═════ RECORDS SHOWN ═════
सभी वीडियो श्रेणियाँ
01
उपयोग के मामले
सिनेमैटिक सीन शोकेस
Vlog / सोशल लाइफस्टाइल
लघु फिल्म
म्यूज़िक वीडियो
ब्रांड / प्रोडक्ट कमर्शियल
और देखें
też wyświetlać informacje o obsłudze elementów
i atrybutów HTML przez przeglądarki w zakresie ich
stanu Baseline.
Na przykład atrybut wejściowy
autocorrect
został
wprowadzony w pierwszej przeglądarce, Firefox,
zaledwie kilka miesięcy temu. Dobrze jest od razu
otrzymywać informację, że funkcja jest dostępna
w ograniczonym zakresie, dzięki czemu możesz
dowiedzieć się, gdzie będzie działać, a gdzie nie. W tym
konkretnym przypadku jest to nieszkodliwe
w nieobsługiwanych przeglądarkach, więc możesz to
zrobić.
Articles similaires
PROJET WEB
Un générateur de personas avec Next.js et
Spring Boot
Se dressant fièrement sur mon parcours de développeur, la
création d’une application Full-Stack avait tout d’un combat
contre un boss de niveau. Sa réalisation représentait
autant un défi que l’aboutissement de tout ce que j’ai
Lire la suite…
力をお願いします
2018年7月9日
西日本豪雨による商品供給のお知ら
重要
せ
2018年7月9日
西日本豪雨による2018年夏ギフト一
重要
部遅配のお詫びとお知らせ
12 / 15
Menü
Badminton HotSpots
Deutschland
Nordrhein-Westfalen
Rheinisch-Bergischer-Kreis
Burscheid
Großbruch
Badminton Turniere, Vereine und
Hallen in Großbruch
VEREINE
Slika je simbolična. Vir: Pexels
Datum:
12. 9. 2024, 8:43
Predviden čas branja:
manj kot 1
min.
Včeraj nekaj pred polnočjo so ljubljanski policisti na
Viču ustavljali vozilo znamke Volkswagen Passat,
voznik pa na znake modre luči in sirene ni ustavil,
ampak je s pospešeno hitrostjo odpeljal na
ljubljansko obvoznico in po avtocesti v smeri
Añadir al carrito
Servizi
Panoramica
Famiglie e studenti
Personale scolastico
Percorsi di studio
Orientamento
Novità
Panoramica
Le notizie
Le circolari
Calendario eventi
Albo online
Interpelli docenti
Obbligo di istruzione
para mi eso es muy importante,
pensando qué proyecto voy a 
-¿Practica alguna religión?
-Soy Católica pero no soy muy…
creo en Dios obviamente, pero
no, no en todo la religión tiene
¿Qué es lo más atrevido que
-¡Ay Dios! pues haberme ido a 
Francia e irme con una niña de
═════
PROBLEM: All lines in the entries above that include "tout" should be found and copied.

WRITTEN ANSWER:
création d’une application Full-Stack avait tout d’un combat
autant un défi que l’aboutissement de tout ce que j’ai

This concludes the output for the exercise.